-- Start of Raw records --

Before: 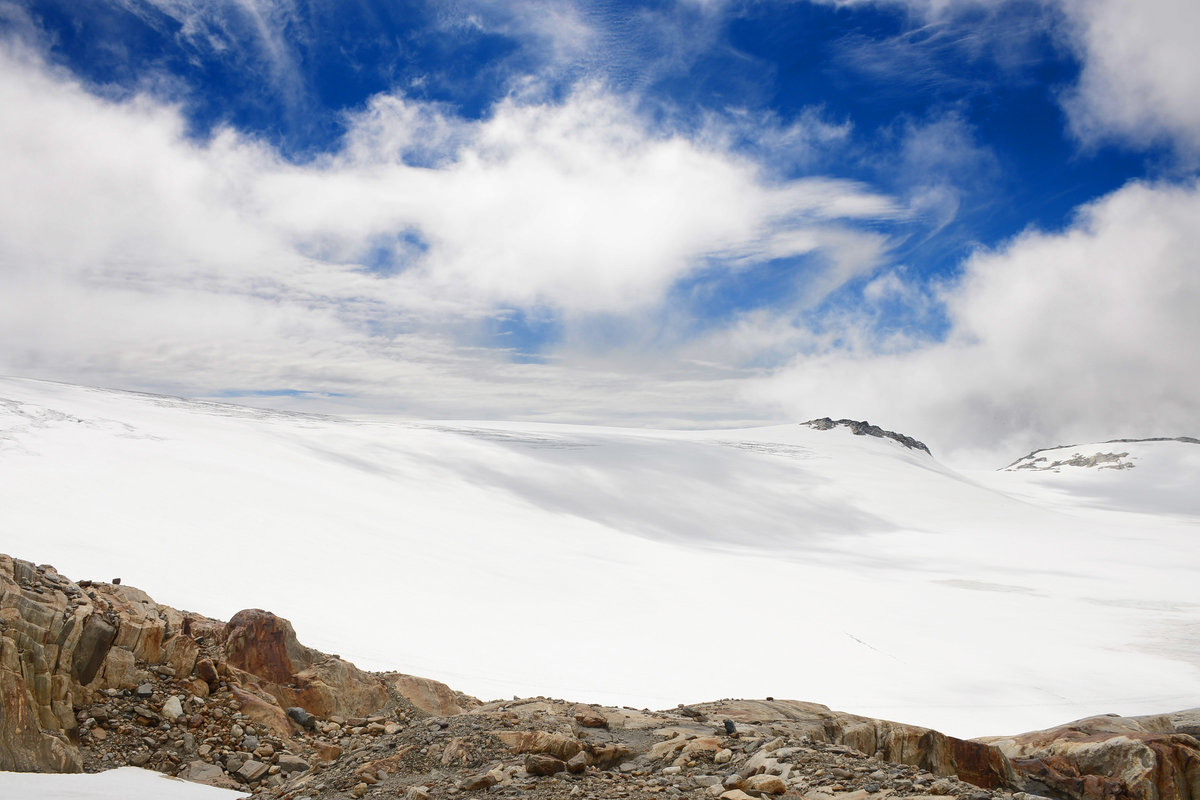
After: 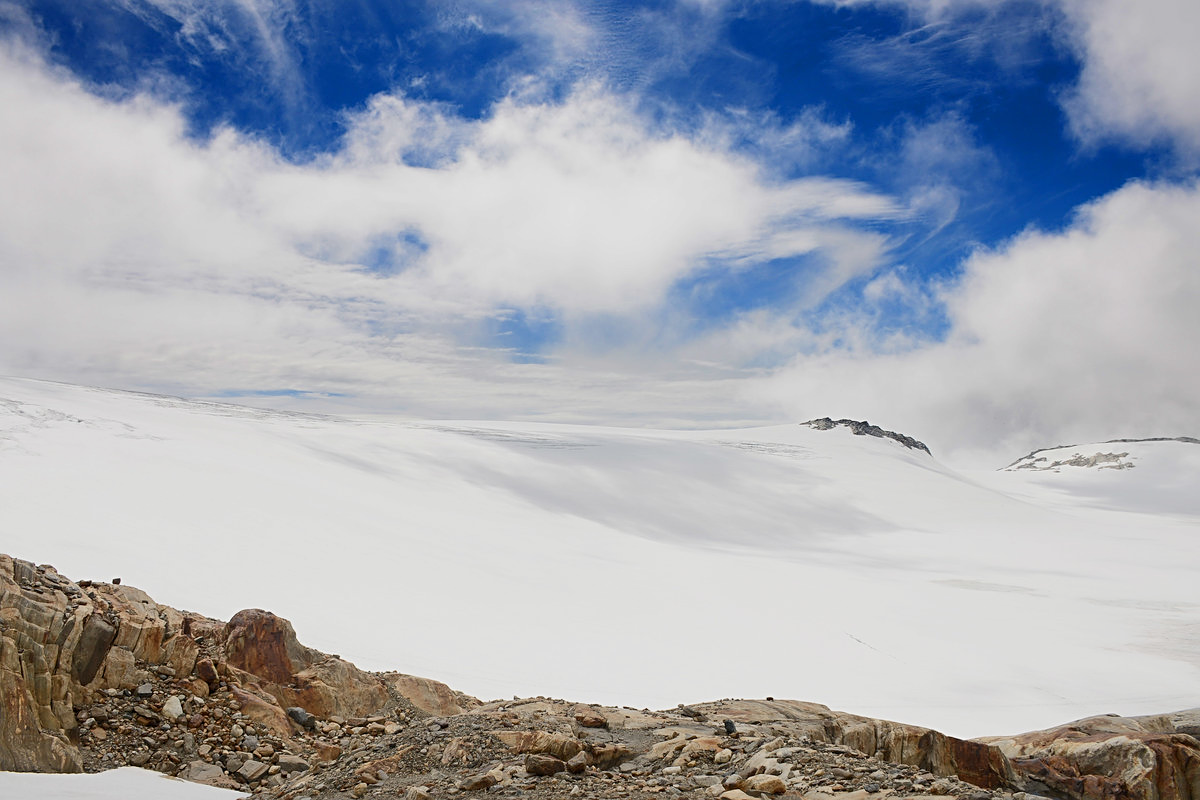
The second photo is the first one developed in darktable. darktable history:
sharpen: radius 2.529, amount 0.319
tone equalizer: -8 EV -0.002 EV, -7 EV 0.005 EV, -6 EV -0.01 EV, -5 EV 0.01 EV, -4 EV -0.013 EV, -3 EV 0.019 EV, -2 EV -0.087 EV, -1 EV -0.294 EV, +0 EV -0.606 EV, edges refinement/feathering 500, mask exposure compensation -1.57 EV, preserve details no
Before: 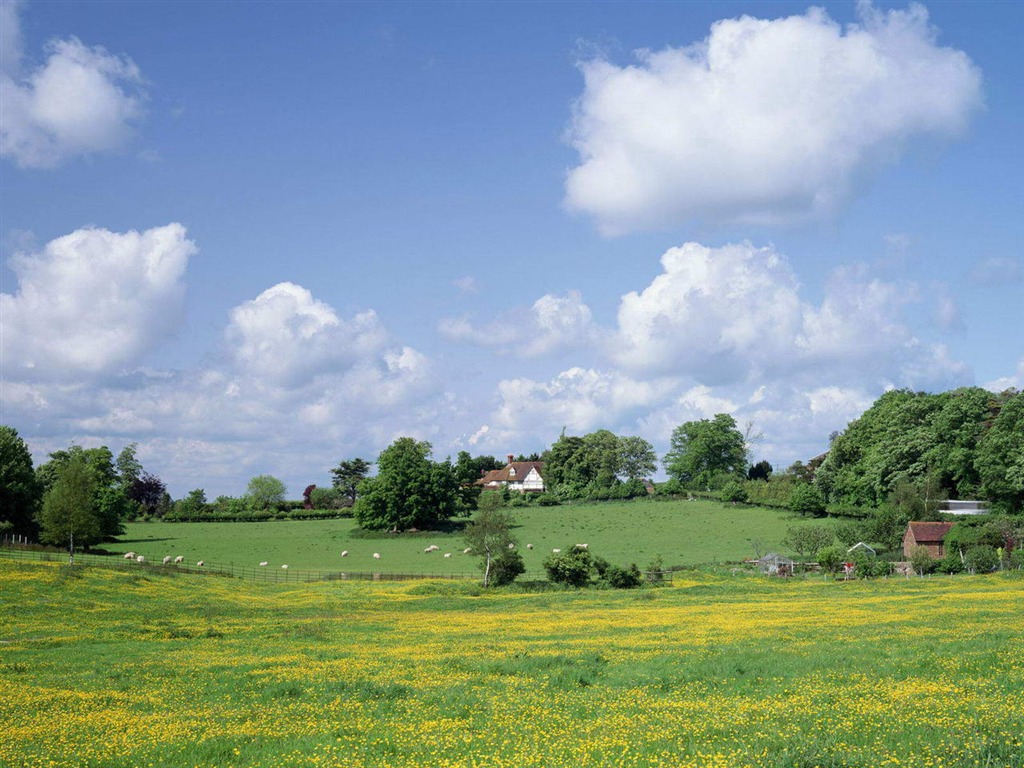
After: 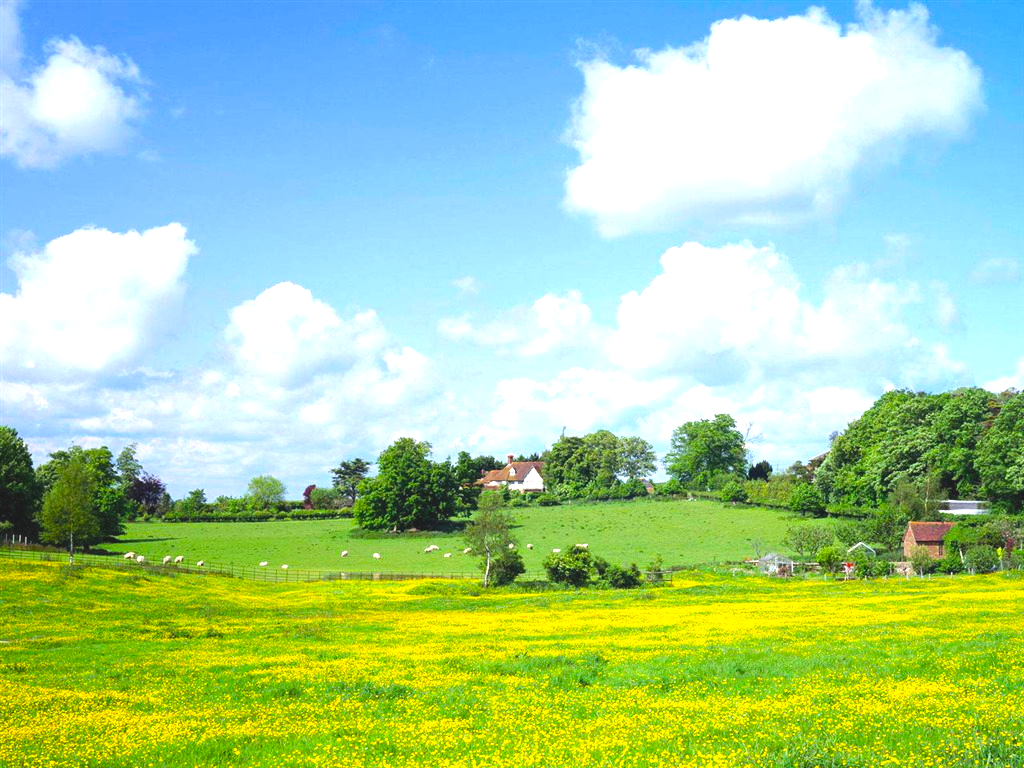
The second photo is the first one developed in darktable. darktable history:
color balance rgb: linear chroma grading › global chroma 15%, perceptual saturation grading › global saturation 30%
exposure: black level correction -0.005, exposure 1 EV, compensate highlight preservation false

-- End of Raw records --

- **Directive**: Quote every line of the material above word for word, leaving out the pictures.

- **Correct response**:
Before: 
After: 
The second photo is the first one developed in darktable. darktable history:
sharpen: radius 2.529, amount 0.319
tone equalizer: -8 EV -0.002 EV, -7 EV 0.005 EV, -6 EV -0.01 EV, -5 EV 0.01 EV, -4 EV -0.013 EV, -3 EV 0.019 EV, -2 EV -0.087 EV, -1 EV -0.294 EV, +0 EV -0.606 EV, edges refinement/feathering 500, mask exposure compensation -1.57 EV, preserve details no
Before: 
After: 
The second photo is the first one developed in darktable. darktable history:
color balance rgb: linear chroma grading › global chroma 15%, perceptual saturation grading › global saturation 30%
exposure: black level correction -0.005, exposure 1 EV, compensate highlight preservation false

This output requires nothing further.